### Exercise aim
How many lines in the records below contain the word "Firmy"? Reply with the number alone.

### Records to process
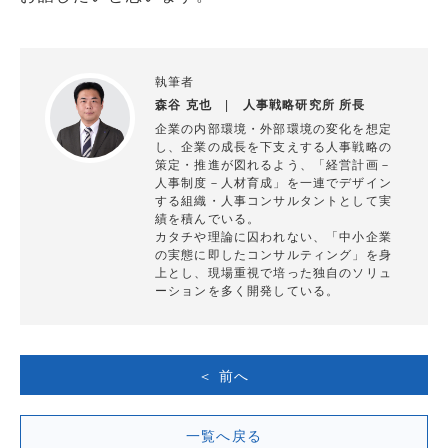
執筆者
森谷 克也
|
人事戦略研究所 所長
企業の内部環境・外部環境の変化を想定
し、企業の成長を下支えする人事戦略の
策定・推進が図れるよう、「経営計画－
人事制度－人材育成」を一連でデザイン
する組織・人事コンサルタントとして実
績を積んでいる。
カタチや理論に囚われない、「中小企業
の実態に即したコンサルティング」を身
上とし、現場重視で培った独自のソリュ
ーションを多く開発している。
＜ 前へ
一覧へ戻る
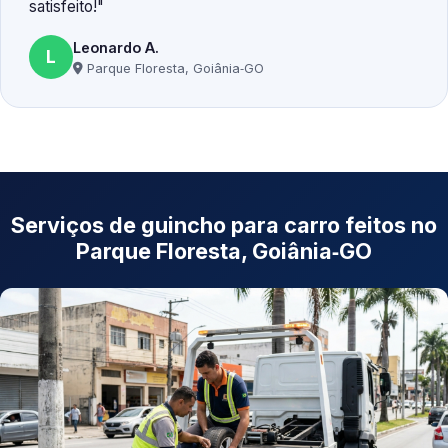
satisfeito!
Leonardo A.
L
Parque Floresta, Goiânia‑GO
Serviços de guincho para carro feitos no
Parque Floresta, Goiânia‑GO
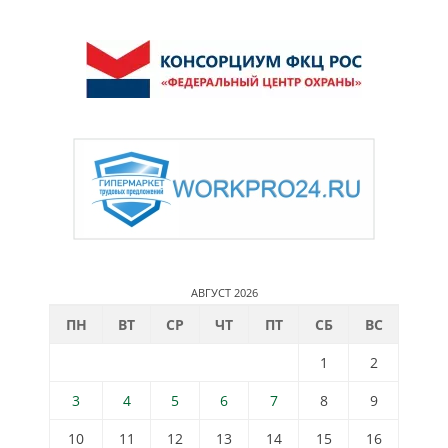
АВГУСТ 2026
ПН
ВТ
СР
ЧТ
ПТ
СБ
ВС
1
2
3
4
5
6
7
8
9
10
11
12
13
14
15
16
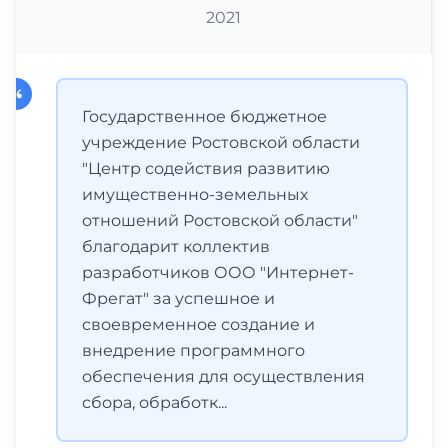
2021
Государственное бюджетное
учреждение Ростовской области
"Центр содействия развитию
имущественно-земельных
отношений Ростовской области"
благодарит коллектив
разработчиков ООО "Интернет-
Фрегат" за успешное и
своевременное создание и
внедрение программного
обеспечения для осуществления
сбора, обработк...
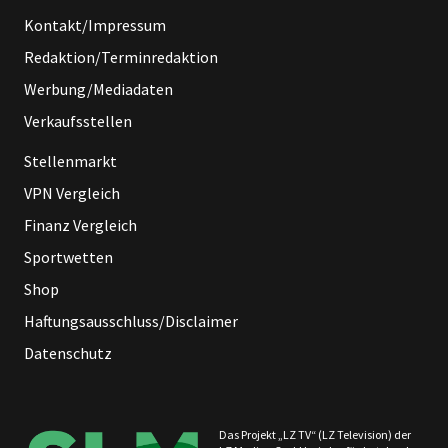
Kontakt/Impressum
Redaktion/Terminredaktion
Werbung/Mediadaten
Verkaufsstellen
Stellenmarkt
VPN Vergleich
Finanz Vergleich
Sportwetten
Shop
Haftungsausschluss/Disclaimer
Datenschutz
Das Projekt „LZ TV“ (LZ Television) der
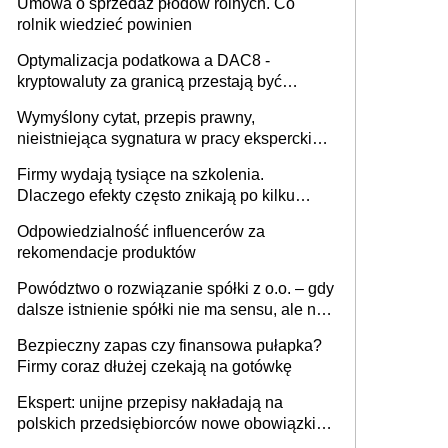
Umowa o sprzedaż płodów rolnych. Co
rolnik wiedzieć powinien
Optymalizacja podatkowa a DAC8 -
kryptowaluty za granicą przestają być
niewidoczne. I co dalej?
Wymyślony cytat, przepis prawny,
nieistniejąca sygnatura w pracy eksperckiej -
sam zakup ChatGPT to nie wdrożenie AI w
Firmy wydają tysiące na szkolenia.
firmie
Dlaczego efekty często znikają po kilku
tygodniach?
Odpowiedzialność influencerów za
rekomendacje produktów
Powództwo o rozwiązanie spółki z o.o. – gdy
dalsze istnienie spółki nie ma sensu, ale nie
wszyscy wspólnicy są tego zdania
Bezpieczny zapas czy finansowa pułapka?
Firmy coraz dłużej czekają na gotówkę
Ekspert: unijne przepisy nakładają na
polskich przedsiębiorców nowe obowiązki w
zakresie opakowań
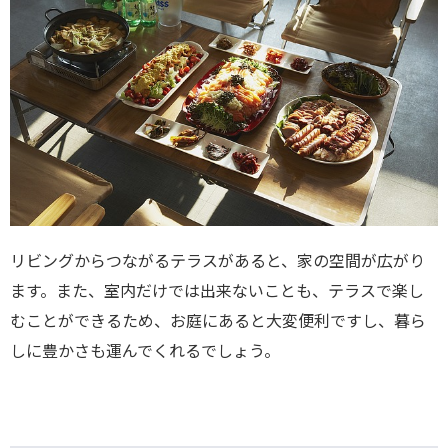
リビングからつながるテラスがあると、家の空間が広がり
ます。また、室内だけでは出来ないことも、テラスで楽し
むことができるため、お庭にあると大変便利ですし、暮ら
しに豊かさも運んでくれるでしょう。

### Output
2